The FCA also declined to comment.
The report said the successful claims against the company relate to advice given before the Angels took over the business in 2011.
‘The majority of the claims related to advice given prior to the acquisition. None of these potential claims were identified during the due diligence process,’ it said.
However New Model Adviser® understands some of the Financial Ombudsman Service (FOS) complaints against the firm stem from advice given in 2013, after the Angels took over the business.
Also, in one FOS decision listed on its website Ombudsman Roy Milne partially upheld a complaint which stemmed from advice given by Alderley in 2012. The advice was to a client known as Mr A to invest a lump sum of £18,000 into a personal pension, a transaction which saw £4,050 deducted in commission payments.
According to the complaint, this advice was given in February 2012, after the Angels took over the business. Milne said this recommendation was ‘unsuitable’.
In total 17 complaints against the firm have been referred to the FOS. The complaints relate to a mixture of unregulated collective investment schemes and pension investments.
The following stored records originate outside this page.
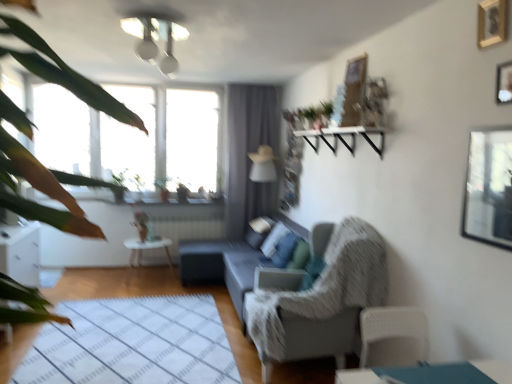
Describe the element at coordinates (489, 187) in the screenshot. This screenshot has height=384, width=512. I see `transparent glass window screen at upper right` at that location.

In order to face green leafy plant at left, should I rotate leftwards or rightwards?

To face it directly, rotate left by 27.726 degrees.

In order to click on textured gray armchair at center in this screenshot , I will do `click(318, 298)`.

What do you see at coordinates (155, 37) in the screenshot? This screenshot has width=512, height=384. I see `white glossy light fixture at upper center` at bounding box center [155, 37].

Locate an element on the screen. wooden picture frame at upper right, which is the 1th picture frame in bottom-to-top order is located at coordinates (504, 83).

I want to click on wooden picture frame at upper right, the 2th picture frame from the bottom, so click(x=490, y=22).

At what (x,y) coordinates should I click in order to perform the action: click on transparent glass window screen at upper right. Please return your answer as a coordinate pair (x, y). The height and width of the screenshot is (384, 512). Looking at the image, I should click on tap(489, 187).

Could you tell me if green leafy plant at left is turned towards transparent glass window screen at upper right?

No.

Considering the relative sizes of green leafy plant at left and transparent glass window screen at upper right in the image provided, is green leafy plant at left wider than transparent glass window screen at upper right?

Indeed, green leafy plant at left has a greater width compared to transparent glass window screen at upper right.

Measure the distance between green leafy plant at left and transparent glass window screen at upper right.

green leafy plant at left and transparent glass window screen at upper right are 1.72 meters apart.

Who is smaller, green leafy plant at left or transparent glass window screen at upper right?

Smaller between the two is transparent glass window screen at upper right.

From the image's perspective, is wooden picture frame at upper right, the 2th picture frame from the bottom, positioned above or below matte gray couch at center?

wooden picture frame at upper right, the 2th picture frame from the bottom, is situated higher than matte gray couch at center in the image.

Are wooden picture frame at upper right, which is counted as the first picture frame, starting from the top, and matte gray couch at center located far from each other?

Yes, wooden picture frame at upper right, which is counted as the first picture frame, starting from the top, and matte gray couch at center are located far from each other.

There is a matte gray couch at center. At what (x,y) coordinates should I click in order to perform the action: click on the 2nd picture frame above it (from the image's perspective). Please return your answer as a coordinate pair (x, y). The image size is (512, 384). Looking at the image, I should click on (490, 22).

Between wooden picture frame at upper right, the 2th picture frame from the bottom, and matte gray couch at center, which one has larger size?

Bigger between the two is matte gray couch at center.

Based on the photo, is white glossy light fixture at upper center far away from matte gray couch at center?

white glossy light fixture at upper center is far away from matte gray couch at center.

From their relative heights in the image, would you say white glossy light fixture at upper center is taller or shorter than matte gray couch at center?

Clearly, white glossy light fixture at upper center is shorter compared to matte gray couch at center.

Which object is closer to the camera, white glossy light fixture at upper center or matte gray couch at center?

white glossy light fixture at upper center is in front.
These complaints have all been handed from the FOS to the FSCS.
As a result of the claims against Alderley, Leonard Curtis recommended Alderley enter administration but seek a 'quick sale' of the business to ensure the company would not lose out on revenue.
In doing so they went through 'pre-packaged sale', whereby the administrator agreed a deal to sell the assets of the business before entering administration.
The statement said a bid of £155,000 was accepted for the assets of the company on 3 March 2014 from a company called TPD Wealth Management.
Companies House documents for TPD Wealth Management show that the company was incorporated on 25 April 2013. It only had two shareholders: Robert and Pamela Angel.
Pre-pack procedures are legal, but many advisers have raised concerns about the use of the practice alongside the similar practice of phoenixing -a widely used administration tactic that allows company directors to escape personally footing the bill for a failed firm’s liabilities.
A later report by the administrator filed at Companies House showed why advisers might be so concerned about the practice and its impact on the FSCS levy.
‘Any claims which are upheld against the company will be referred to the company’s previous professional indemnity insurer or the FSCS, who may make any payments due,’ it said.
When contacted, Robert Angel declined to comment on the story.
The administrator's proposal statement said that it consulted with the regulator during the pre-pack administration process, alongside secured creditor Lloyds Bank.
'The proposed administrators did discuss the position with the secured creditor and the FCA and explained the considerations taken into account when considering the insolvency options,' it said.
This suggests the regulator could have been aware of the pre-pack process that was going on.
When asked by New Model Adviser® whether it had indeed been aware of the process to sell the assets of the business to the Angels, and if so why it had not stepped in, the FCA said it could not provide a comment or further information on the case.
Leonard Curtis did not respond to a request for comment.